By Betty Harris
Observation is vitally important to understanding and solving problems. Unfortunately not nearly enough of us are actually noticing what goes on around us. Sometimes it is probably that we are too busy with those things that we’ve decided are important enough to have our attention. Sometimes we may not actually decide what is important, we just let things happen as if we have no control. To solve the problem we do need to focus… to observe what is happening and decide if it is a problem and if so what to do about it.
With this thought in mind let us turn to gardening as an example.
When we bought our property in 2010 the landscape was mainly trees and grass with some invasive plant species such as false spirea (what I renamed the bush from hell), bamboo, Russian Olive and sumac. Over the past 6 yrs we’ve converted or transformed…depending on one’s view point from water thirsty plants to water efficient plants with a much more interesting, I think, eye pleasing layout. I use the term layout because I’m not a landscape designer and though a visual thinker I tend to plant something to see how it does, how it looks, how tall it is, etc and then move things around to create a look that I like.
Part of the transformation was done using barrier cloth to suppress the weeds and grass which it did well enough that I didn’t have to spend the summer weeding. This is important at my age and with my focus on NOT poisoning the earth, water, plants and insects. By observing what others have done and do around us I’ve learned a great deal about barrier cloth that I don’t personally care for. Recent observation really made me understand more about what happens when you use it with mulch.
With my tendency to put things in the ground without knowing exactly which species or variety it is, what it’s habitats are, etc. about 2 years ago I transplanted some iris into one of the front beds that had barrier cloth over it. Over time I’ve applied various versions of mulch layers. But I discovered that I had planted some dwarf iris behind some taller varieties. So this past week it was finally time to do something about it. So I dug up the dwarfs, then dug up the taller varieties and moved the taller ones back into the bed and the dwarfs out toward the front edges. Which was easy to do since I wasn’t trying to divide them this year. I ended up with extra clumps of dwarfs than I had spaces for in that bed. So, thinking that some of the outer edges were bare I decided to fill that area in with iris.
There was no easy way to do that since the barrier cloth was in the way. Taking my trusty 40 year old scissors (they don’t make them like they used to?) I cut out some sections of barrier cloth and discovered that there was at least 4 inches of mulch and soil on TOP of the cloth and there were worms in that stuff. Under the barrier cloth was a hard, bare surface that appeared to have some worm trails on top but it was hard and dry when I dug into it with no soil life that I could find. So I dug a hole in the hard dry dirt and moved the mulch and soil from the top of the barrier cloth into the hole and planted my iris, watered and mulched slightly.
What I learned from this and from my studies is that barrier cloth mostly prevents water from penetrating the dirt. It also interferes with other soil life. This also goes along with what I’ve observed around town. In areas with any kind of slope covering the soil with barrier cloth, cutting holes to plant things and covering with mulch requires a drip system at each opening to get the water in the soil. It is also obvious that heavy rains or rains over time causes the mulch to wash off and down the hill.

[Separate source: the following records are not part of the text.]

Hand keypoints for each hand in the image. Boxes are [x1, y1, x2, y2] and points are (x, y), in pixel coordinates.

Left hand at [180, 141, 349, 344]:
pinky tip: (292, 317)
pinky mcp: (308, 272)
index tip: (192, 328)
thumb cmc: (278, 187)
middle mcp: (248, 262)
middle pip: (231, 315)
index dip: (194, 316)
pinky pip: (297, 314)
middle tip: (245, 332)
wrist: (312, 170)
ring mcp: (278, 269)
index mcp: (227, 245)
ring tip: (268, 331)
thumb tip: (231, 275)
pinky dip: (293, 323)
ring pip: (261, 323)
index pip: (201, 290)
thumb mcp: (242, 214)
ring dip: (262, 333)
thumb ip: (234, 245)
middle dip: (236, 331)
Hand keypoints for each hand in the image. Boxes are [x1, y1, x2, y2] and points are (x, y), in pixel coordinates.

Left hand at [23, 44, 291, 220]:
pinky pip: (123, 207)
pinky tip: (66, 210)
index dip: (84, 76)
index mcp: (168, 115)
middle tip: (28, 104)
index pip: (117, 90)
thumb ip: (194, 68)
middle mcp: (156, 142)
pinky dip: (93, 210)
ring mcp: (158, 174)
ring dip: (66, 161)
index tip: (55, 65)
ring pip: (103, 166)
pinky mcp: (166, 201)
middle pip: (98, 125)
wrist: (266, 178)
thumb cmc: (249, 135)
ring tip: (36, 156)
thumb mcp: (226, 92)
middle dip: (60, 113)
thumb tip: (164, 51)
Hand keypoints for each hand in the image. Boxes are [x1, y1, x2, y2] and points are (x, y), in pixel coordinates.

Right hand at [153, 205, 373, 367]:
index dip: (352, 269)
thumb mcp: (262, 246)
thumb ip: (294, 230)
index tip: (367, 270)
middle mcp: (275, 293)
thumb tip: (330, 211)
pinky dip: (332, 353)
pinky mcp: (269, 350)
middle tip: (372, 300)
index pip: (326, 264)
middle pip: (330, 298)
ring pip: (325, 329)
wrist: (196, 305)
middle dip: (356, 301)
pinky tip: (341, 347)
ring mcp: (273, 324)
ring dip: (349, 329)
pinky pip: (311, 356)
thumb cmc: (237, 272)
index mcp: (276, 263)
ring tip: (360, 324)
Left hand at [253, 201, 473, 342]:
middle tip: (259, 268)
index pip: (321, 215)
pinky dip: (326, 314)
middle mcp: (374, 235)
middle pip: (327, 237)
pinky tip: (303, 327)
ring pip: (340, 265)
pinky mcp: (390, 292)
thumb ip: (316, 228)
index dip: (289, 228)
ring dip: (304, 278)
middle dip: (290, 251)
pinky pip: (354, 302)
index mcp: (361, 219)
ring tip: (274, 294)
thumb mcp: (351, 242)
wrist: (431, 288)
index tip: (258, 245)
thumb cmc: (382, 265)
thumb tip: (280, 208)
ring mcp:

Now we do live in a desert even if we try to pretend otherwise. To grow things here we need to build soil, increase soil life (biology) and retain water for the plants. Barrier cloth interferes with water penetrating the soil just as building on the soil and adding impervious surfaces such as concrete, asphalt, and other flat rock surfaces. If we were wise humans we’d work at getting the water to soak INTO the soil rather than having it run off to be disposed of. Keeping the water in the soil helps increase the water table sending more water into creeks, streams, lakes and eventually into aquifers? Or perhaps the oceans. Water hitting barrier cloth does not soak into the soil so if you want to grow things in it you have to use a lot more water and control exactly where it goes.
This year I also noticed that those areas where I had NOT improved the dirt were very thirsty and needed more watering but in the raised beds where I’ve spent 6 years building soil rather than dirt have paid off because that soil is still moist without much watering until just this past week.

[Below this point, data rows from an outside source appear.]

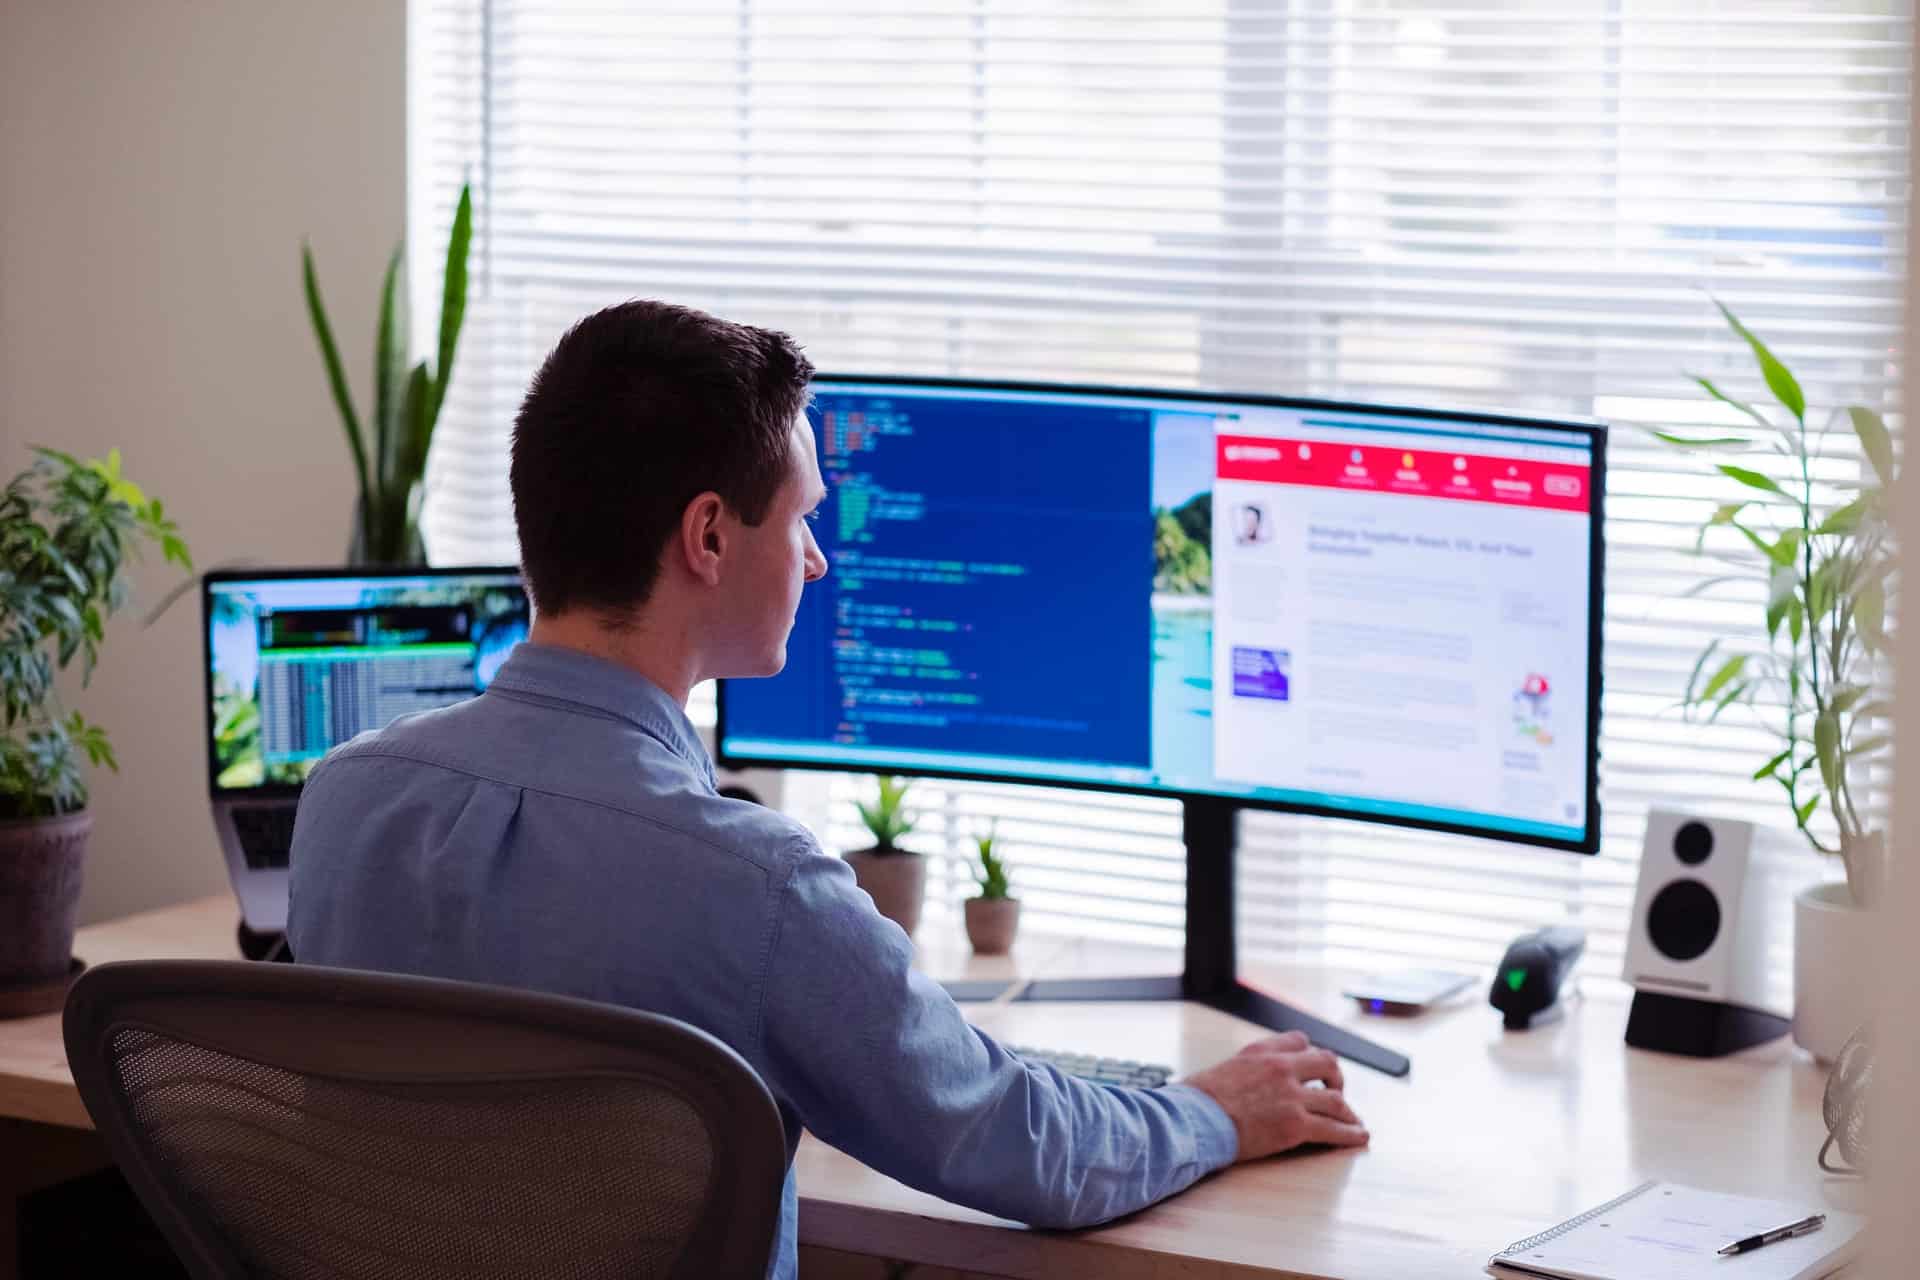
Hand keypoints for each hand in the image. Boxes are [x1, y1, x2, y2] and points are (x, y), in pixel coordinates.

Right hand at [1181, 1031, 1368, 1161]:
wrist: (1194, 1120)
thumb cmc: (1198, 1100)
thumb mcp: (1223, 1067)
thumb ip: (1245, 1068)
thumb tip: (1245, 1078)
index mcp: (1262, 1051)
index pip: (1299, 1041)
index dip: (1309, 1055)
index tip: (1313, 1068)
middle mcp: (1281, 1068)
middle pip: (1327, 1063)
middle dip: (1337, 1078)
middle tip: (1337, 1091)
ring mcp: (1291, 1096)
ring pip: (1335, 1099)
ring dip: (1348, 1112)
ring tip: (1353, 1121)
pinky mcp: (1295, 1125)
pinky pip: (1333, 1129)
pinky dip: (1350, 1134)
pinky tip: (1359, 1137)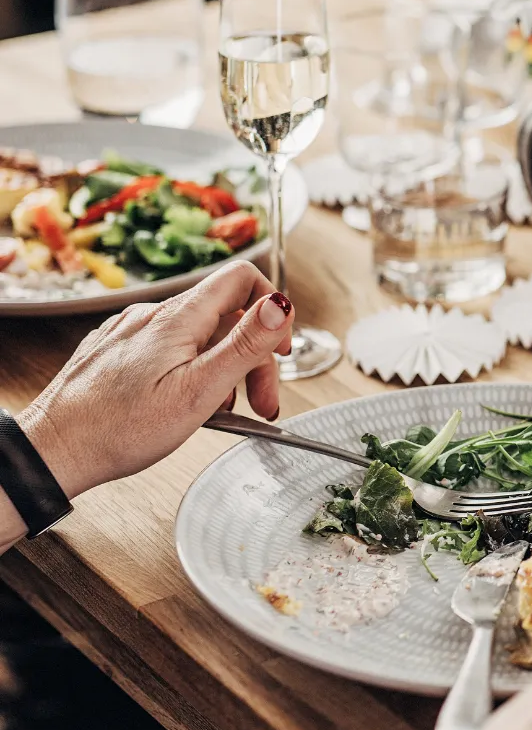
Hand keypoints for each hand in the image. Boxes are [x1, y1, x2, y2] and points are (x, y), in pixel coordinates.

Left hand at [17, 260, 293, 499]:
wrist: (52, 451)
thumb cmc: (119, 428)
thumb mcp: (199, 390)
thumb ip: (245, 345)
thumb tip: (281, 304)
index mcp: (180, 318)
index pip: (243, 277)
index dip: (272, 306)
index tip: (279, 348)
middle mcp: (155, 315)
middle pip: (227, 317)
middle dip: (254, 359)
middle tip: (262, 404)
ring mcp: (133, 331)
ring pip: (199, 336)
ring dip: (224, 370)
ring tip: (223, 412)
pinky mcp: (117, 350)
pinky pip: (169, 349)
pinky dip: (190, 372)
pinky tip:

Maybe we are building our own barriers against success when we cover the earth with hard surfaces that prevent nature from doing its thing.

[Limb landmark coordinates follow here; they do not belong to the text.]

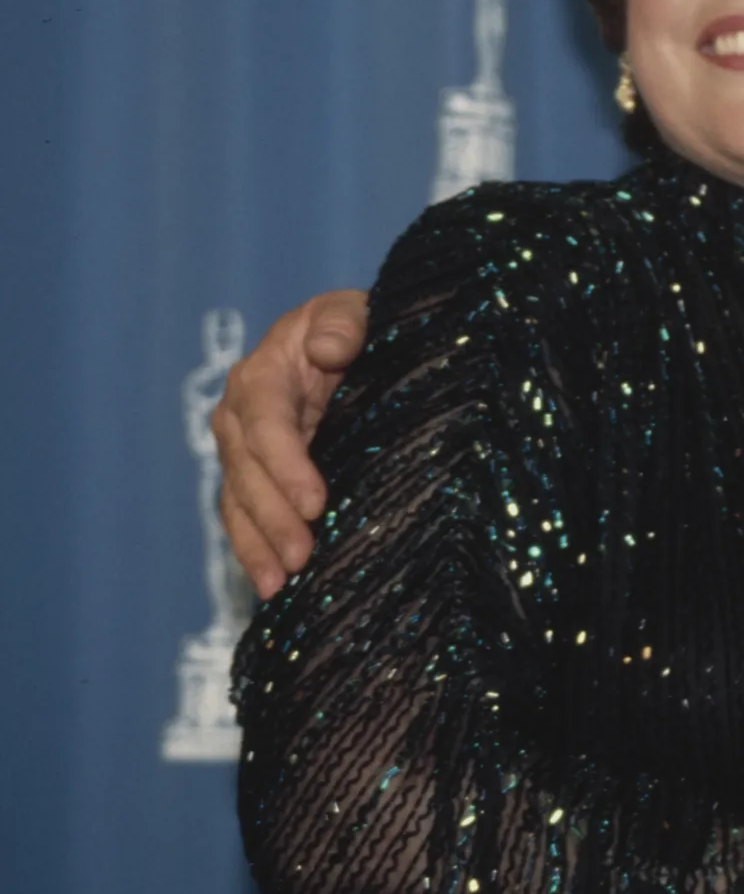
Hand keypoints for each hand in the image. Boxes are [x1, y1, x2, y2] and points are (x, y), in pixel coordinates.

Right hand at [212, 290, 368, 596]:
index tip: (315, 503)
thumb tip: (328, 348)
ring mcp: (243, 449)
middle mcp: (241, 414)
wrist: (349, 340)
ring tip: (278, 584)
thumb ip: (344, 322)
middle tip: (300, 556)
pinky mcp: (255, 476)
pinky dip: (254, 549)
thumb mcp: (354, 309)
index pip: (266, 423)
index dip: (285, 465)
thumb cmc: (355, 324)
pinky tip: (271, 584)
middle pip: (247, 471)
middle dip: (271, 517)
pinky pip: (245, 516)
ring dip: (256, 545)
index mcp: (262, 374)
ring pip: (239, 502)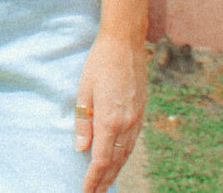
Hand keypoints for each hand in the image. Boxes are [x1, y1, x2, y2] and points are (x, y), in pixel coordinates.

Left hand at [75, 33, 146, 192]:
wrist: (125, 44)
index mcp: (110, 120)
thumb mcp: (83, 90)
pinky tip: (118, 161)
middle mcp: (126, 124)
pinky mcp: (141, 113)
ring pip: (126, 154)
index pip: (101, 160)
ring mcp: (137, 119)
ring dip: (115, 171)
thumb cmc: (99, 64)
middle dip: (104, 181)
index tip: (85, 191)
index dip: (93, 179)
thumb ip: (83, 122)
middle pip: (115, 162)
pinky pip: (132, 142)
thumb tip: (81, 149)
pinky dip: (124, 156)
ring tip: (105, 185)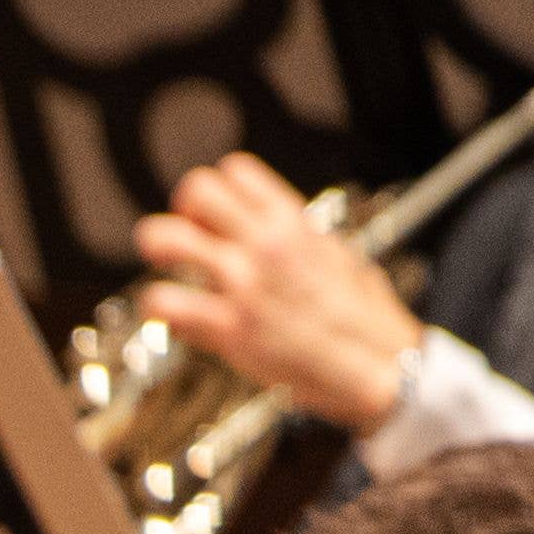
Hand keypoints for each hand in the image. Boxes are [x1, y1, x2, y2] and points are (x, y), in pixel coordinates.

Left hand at [130, 153, 427, 436]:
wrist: (376, 363)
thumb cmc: (363, 316)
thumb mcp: (337, 255)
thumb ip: (298, 239)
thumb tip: (280, 234)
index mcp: (292, 220)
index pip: (235, 170)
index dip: (217, 188)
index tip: (215, 211)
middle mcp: (263, 244)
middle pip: (195, 191)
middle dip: (183, 210)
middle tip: (186, 233)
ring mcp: (242, 284)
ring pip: (166, 238)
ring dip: (157, 247)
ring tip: (164, 264)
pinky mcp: (228, 328)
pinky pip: (165, 302)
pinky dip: (158, 305)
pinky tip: (171, 312)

Just an aside: Leaves are solar panels which absorb energy from the sun and convert it with other chemicals into food for plants and thus for humans. Those leaves on your iris plants should NOT be cut off until they die in the fall. Cutting them off is like installing solar panels on your roof to generate electricity and throwing a tarp over it. Maybe not so wise. Besides the uneven heights and widths and shapes of leaves make a much more interesting design than hard edges. Leave the leaves to feed the rhizomes and bulbs so you’ll have more flowers next year without a lot of extra work. When your tulip leaves have died on their own they separate easily from the soil. If you cut them off after the tulips bloom you get few if any tulips next year. Try gardening like God does. If it falls on the ground, leave it to feed the next set of plants. Reduce the barriers, use lots of mulch, try cardboard instead, improve the soil to reduce bindweed, increase your garden’s chances for success.